[Text data extracted from pages]

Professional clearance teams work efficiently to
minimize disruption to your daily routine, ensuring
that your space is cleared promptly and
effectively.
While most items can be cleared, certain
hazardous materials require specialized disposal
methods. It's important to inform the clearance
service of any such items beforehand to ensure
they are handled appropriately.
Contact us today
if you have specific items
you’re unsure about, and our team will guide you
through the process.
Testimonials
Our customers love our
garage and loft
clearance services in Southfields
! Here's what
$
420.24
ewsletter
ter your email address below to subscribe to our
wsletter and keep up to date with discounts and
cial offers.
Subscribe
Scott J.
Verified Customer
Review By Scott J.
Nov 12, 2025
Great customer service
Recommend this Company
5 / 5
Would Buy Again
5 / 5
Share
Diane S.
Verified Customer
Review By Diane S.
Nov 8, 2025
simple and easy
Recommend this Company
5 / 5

[WORK REQUIRED]
Reproduce all of the lines above, keeping each line's wording, spelling and order unchanged.

[EXERCISE ANSWER]
Professional clearance teams work efficiently to
minimize disruption to your daily routine, ensuring
that your space is cleared promptly and
effectively.
While most items can be cleared, certain
hazardous materials require specialized disposal
methods. It's important to inform the clearance
service of any such items beforehand to ensure
they are handled appropriately.
Contact us today
if you have specific items
you’re unsure about, and our team will guide you
through the process.
Testimonials
Our customers love our
garage and loft
clearance services in Southfields
! Here's what
$
420.24
ewsletter
ter your email address below to subscribe to our
wsletter and keep up to date with discounts and
cial offers.
Subscribe
Scott J.
Verified Customer
Review By Scott J.
Nov 12, 2025
Great customer service
Recommend this Company
5 / 5
Would Buy Again
5 / 5
Share
Diane S.
Verified Customer
Review By Diane S.
Nov 8, 2025
simple and easy
Recommend this Company
5 / 5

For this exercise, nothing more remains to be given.